Many in Bethlehem hoped that the economic devastation would pass with the end of the intifada, and the number of visitors picked up in recent months. But the flicker of optimism has been dampened by the completion of the barrier around Bethlehem and the installation of the gate, which has given a sense of permanence to the isolation and the economy’s free fall. The £4m crossing is daunting even for tourists, who are searched on their coaches as they enter Bethlehem. On the way back they are forced through a labyrinth of passport and security checks. (On the whole, however, the Israeli security forces do not make tourists walk through bomb-proof rooms, in the way they do the Palestinians.)
“The Israelis tell the tourists they are going to a terrorist zone,” said the Bethlehem police chief, Major General Almad al-Hadar. “It scares them, when nothing has ever happened to a tourist here. If they do this to tourists, imagine how they treat people who live here. I’m a general and I need a permit to go to Jerusalem. It can take a month to get and only be valid for a day or three days or a week.”

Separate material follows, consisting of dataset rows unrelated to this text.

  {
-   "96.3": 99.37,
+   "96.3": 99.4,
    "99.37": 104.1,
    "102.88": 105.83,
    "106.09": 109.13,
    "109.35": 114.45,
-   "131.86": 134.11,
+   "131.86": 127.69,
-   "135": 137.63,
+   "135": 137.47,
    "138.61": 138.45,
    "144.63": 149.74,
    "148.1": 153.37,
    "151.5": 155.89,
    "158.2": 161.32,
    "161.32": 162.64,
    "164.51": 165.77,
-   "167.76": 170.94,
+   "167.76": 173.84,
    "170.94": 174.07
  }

The Israeli mantra is that the wall (around and through Jerusalem it is mostly solid concrete, even if the government keeps calling it a fence) is there solely to keep out suicide bombers. The number of bombs has declined, although that is probably more the result of the change in the Palestinian leadership since the death of Yasser Arafat, and the effectiveness with which Israel has pursued Hamas and Islamic Jihad’s bomb-makers.

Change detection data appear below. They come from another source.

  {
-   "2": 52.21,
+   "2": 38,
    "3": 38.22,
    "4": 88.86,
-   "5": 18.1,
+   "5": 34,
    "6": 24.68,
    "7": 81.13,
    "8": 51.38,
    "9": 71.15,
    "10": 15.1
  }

But there is also no escaping the fact that the 425-mile barrier has a deeply political intent. It marks out an intended border and steals large amounts of land or, as Israeli law has it, “recovers it for the Jewish people”. It is, ultimately, an apartheid measure, designed to pen Palestinians on the other side of the wall while their land is expropriated for the expansion of Jewish settlements. “This is going to turn Bethlehem to a ghost town,” said Bernard Sabella, a sociology professor at Bethlehem University. “The Israeli plan is to have absolute separation, to cut us off from Jerusalem, to isolate us from the other West Bank towns. That will bring absolute disaster to us. In a year’s time it will be absolutely impossible for people from Bethlehem to enter Jerusalem except the few with special passes.”
To drive from Bethlehem to the largest Palestinian town, Ramallah, used to take about 45 minutes. It still does if you have a car with Israeli number plates. But if you are Palestinian you are now forced to take a circuitous route around the large Jewish settlement blocks next to Jerusalem and through five army checkpoints. Typically, it is a four-hour journey. “Most wholesalers are in Jerusalem, but we don’t get permits to go,” said Jiries. “Lots of people here have family in Jerusalem. Now they cannot go to them: they must come here.”

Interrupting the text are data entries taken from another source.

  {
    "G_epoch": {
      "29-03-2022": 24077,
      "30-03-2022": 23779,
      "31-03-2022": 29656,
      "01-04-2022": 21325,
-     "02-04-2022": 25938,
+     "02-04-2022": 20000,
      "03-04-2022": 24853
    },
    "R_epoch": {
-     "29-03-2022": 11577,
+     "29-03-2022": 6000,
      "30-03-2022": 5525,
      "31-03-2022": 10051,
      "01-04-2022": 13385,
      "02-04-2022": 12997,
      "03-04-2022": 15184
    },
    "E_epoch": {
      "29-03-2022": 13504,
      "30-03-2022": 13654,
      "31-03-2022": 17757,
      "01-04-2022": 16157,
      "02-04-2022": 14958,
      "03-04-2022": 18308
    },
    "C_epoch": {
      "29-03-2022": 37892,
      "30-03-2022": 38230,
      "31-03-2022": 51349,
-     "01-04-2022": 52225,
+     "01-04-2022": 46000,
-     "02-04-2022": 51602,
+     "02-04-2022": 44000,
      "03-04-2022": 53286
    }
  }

The Israelis find it convenient to blame the Christian exodus on the Islamicisation of Palestinian society. Hamas won a majority on the Bethlehem council in local elections this year, although the mayor is always a Christian. But the residents of Bethlehem see it differently.
“What is pushing them out is not Islam, but the real economic and political problems,” said Sabella. “If it were only about Islam then only Christians would be leaving, but it’s Muslims, too. Christians have been leaving at a faster rate, long before Hamas won the election, because it’s easier for Christians to leave. Almost 95 per cent of Christians here have family abroad and they often know foreign languages because they usually go to schools run by foreign religious orders. If you want to go to the States, you have to speak English. Christians also tend to be middle class. Leaving is not a proposition for the very poor and very rich.
“If I were a young person and I saw no future, what would I do? There’s no reason to stay.”